NEW YORK ( TheStreet) -- This year, for the first time since 1995, the U.S. is anticipated to domestically produce more oil than is imported. As a result of domestic oil production increases, net imports of crude oil are on track to decline to the lowest level in nearly 20 years.

Lower demand for imported oil is exciting news for consumers and for domestic security. I look forward to the day when net imports drop to zero. I believe the time is coming and may arrive sooner than many predict. For the last five years in a row, the U.S. has imported less natural gas than the previous year.

Natural gas producers have recently reversed course and halted operating rigs and/or stopped rigs from coming online as a result of the energy boom shale fracking created.

The slower trajectory by U.S. natural gas producers appear to have paid off. Natural gas prices, as measured by The US Natural Gas Fund ( UNG), have bounced off a bottom and are unlikely to test the lows soon. Oil may be in a different boat, though.

A price of oil is far from historic lows, and lower U.S. demand for oil is offset by Asian demand. The United States Oil Fund ETF ( USO) is trading near $34, but if it declined at the same rate of UNG in the past four years it would trade closer to $7.

Unlike natural gas, the relatively higher price of oil provides the needed incentive for domestic producers to continue increasing production. If oil prices fall far enough that may change, but for now U.S. domestic production continues to grow.
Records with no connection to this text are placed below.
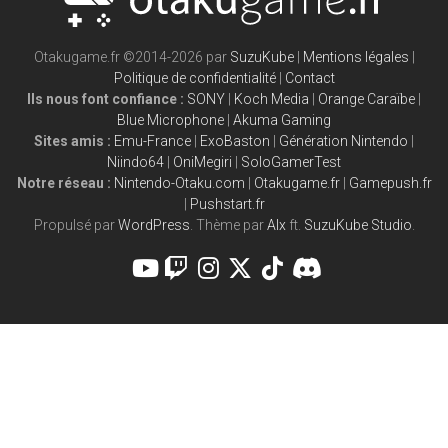
Otakugame.fr ©2014-2026 par
SuzuKube
|
Mentions légales
|
Politique de confidentialité
|
Contact
Ils nous font confiance :
SONY
|
Koch Media
|
Orange Caraïbe
|
Blue Microphone
|
Akuma Gaming
Sites amis :
Emu-France
|
ExoBaston
|
Génération Nintendo
|
Niindo64
|
OniMegiri
|
SoloGamerTest
Notre réseau :
Nintendo-Otaku.com
|
Otakugame.fr
|
Gamepush.fr
|
Pushstart.fr
Propulsé par
WordPress
. Thème par
Alx
ft.
SuzuKube Studio
.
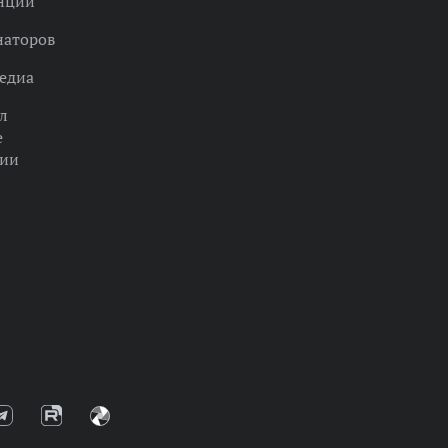
нции
наторов
едиа
л
е
ции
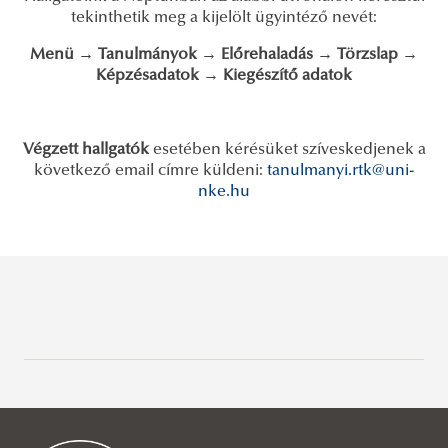
tekinthetik meg a kijelölt ügyintéző nevét:
Menü
→
Tanulm
á
nyok
→
El
ő
rehalad
á
s
→
T
ö
rzslap
→
K
é
pz
é
sadatok
→
Kieg
é
sz
í
t
ő
adatok
Végzett hallgatók
esetében kérésüket szíveskedjenek a
következő email címre küldeni:
tanulmanyi.rtk@uni-
nke.hu
A tanév időbeosztása
Tanulmányi ügyek
Tanulmányi Osztály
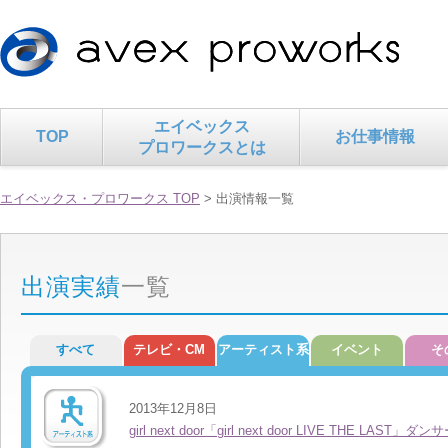
エイベックス
TOP
お仕事情報
プロワークスとは
エイベックス・プロワークス TOP
> 出演情報一覧
出演実績
一覧
すべて
テレビ・CM
アーティスト系
イベント
そ
2013年12月8日
girl next door「girl next door LIVE THE LAST」ダ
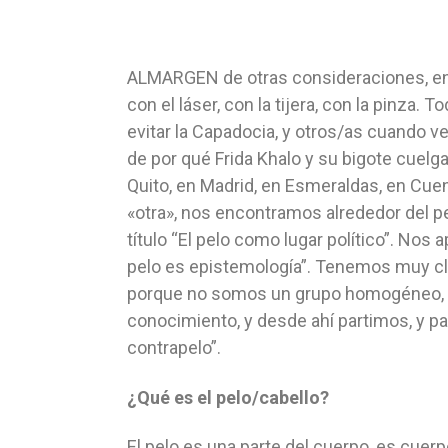
ALMARGEN de otras consideraciones, en oc
con el láser, con la tijera, con la pinza.
evitar la Capadocia, y otros/as cuando ve
de por qué Frida Khalo y su bigote cuel
Quito, en Madrid, en Esmeraldas, en Cue
«otra», nos encontramos alrededor del p
título “El pelo como lugar político”. Nos
pelo es epistemología”. Tenemos muy cl
porque no somos un grupo homogéneo, no
conocimiento, y desde ahí partimos, y par
contrapelo”.
¿Qué es el pelo/cabello?
El pelo es una parte del cuerpo, es cuerp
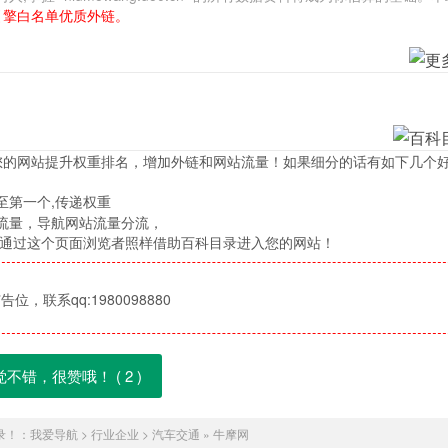
引擎白名单优质外链。
您的网站提升权重排名，增加外链和网站流量！如果细分的话有如下几个
至第一个,传递权重
流量，导航网站流量分流，
，通过这个页面浏览者照样借助百科目录进入您的网站！
位，联系qq:1980098880
觉不错，很赞哦！ (
2
)
录！：
我爱导航
>
行业企业
>
汽车交通
»
牛摩网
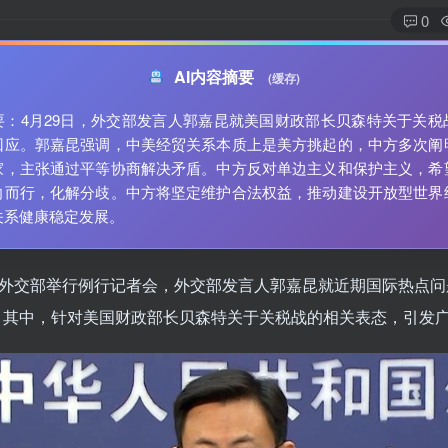
0
AI内容摘要
(缓存)
要：4月29日，外交部发言人郭嘉昆就美国财政部长贝森特关于关税
回应。郭嘉昆强调，中美经贸关系本质上是美方挑起的，中方多次阐
家，主张通过平等协商解决矛盾。中方反对单边主义和保护主义，希
向而行，化解分歧。中方将坚定维护合法权益，推动建设开放型世界
关系健康稳定发展。
日，外交部举行例行记者会，外交部发言人郭嘉昆就近期国际热点
。其中，针对美国财政部长贝森特关于关税战的相关表态，引发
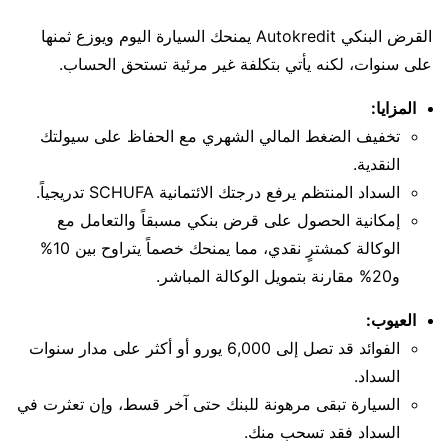
القرض البنكي Autokredit يمنحك السيارة اليوم ويوزع ثمنها
على سنوات، لكنه يأتي بتكلفة غير مرئية تستحق الحساب.
المزايا:
تخفيف الضغط المالي الشهري مع الحفاظ على سيولتك
النقدية.
السداد المنتظم يرفع درجتك الائتمانية SCHUFA تدريجياً.
إمكانية الحصول على قرض بنكي مسبقاً والتعامل مع
الوكالة كمشترٍ نقدي، مما يمنحك خصماً يتراوح بين 10%
و20% مقارنة بتمويل الوكالة المباشر.
العيوب:
الفوائد قد تصل إلى 6,000 يورو أو أكثر على مدار سنوات
السداد.
السيارة تبقى مرهونة للبنك حتى آخر قسط، وإن تعثرت في
السداد فقد تسحب منك.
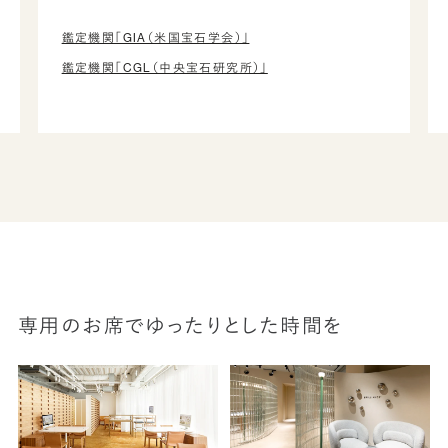
鑑定機関「GIA（米国宝石学会）」
鑑定機関「CGL（中央宝石研究所）」
専用のお席でゆったりとした時間を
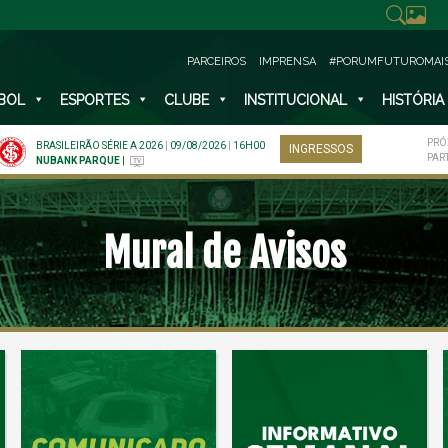
PARCEIROS
IMPRENSA
#PORUMFUTUROMAI
BOL
ESPORTES
CLUBE
INSTITUCIONAL
HISTÓRIA
PRÓ
BRASILEIRÃO SÉRIE A 2026
|
09/08/2026
|
16H00
INGRESSOS
PAR
NUBANK PARQUE
|
Mural de Avisos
Intuitively, investors may at first assume that lower U.S. imports would diminish demand for oil tankers and shipping companies. Shipping companies Frontline ( FRO), Overseas Shipholding Group ( OSGIQ), and Teekay Corporation ( TK) have bounced off 2012 lows recently.

Regardless of the fact the U.S. isn't importing as much oil, oil-producing nations continue their need to find markets for their oil. Oil-producing nations are shipping more oil further to reach markets that thirst for crude. As reported by the Financial Times, the number of oil ton miles (a measure of quantity of oil times the distance traveled) is growing at a relatively fast pace.

For investors, the changing shipping patterns set up new energy-related opportunities that may otherwise be overlooked. Frontline, Overseas Shipholding and Teekay all have negative trailing PEs. Teekay is estimated to almost break even for 2013, and to post a profit in 2014.

From a technical analysis perspective, Teekay is also breaking above resistance levels and made a new 52-week high last week. Frontline is oversold on the weekly chart and could reach $3 or more within a year just from halting the flow of losses. While Frontline offers the greatest percentage share appreciation potential, Teekay takes "Best In Show" today in my opinion.

At the time of publication the author had no position in any of the stocks mentioned.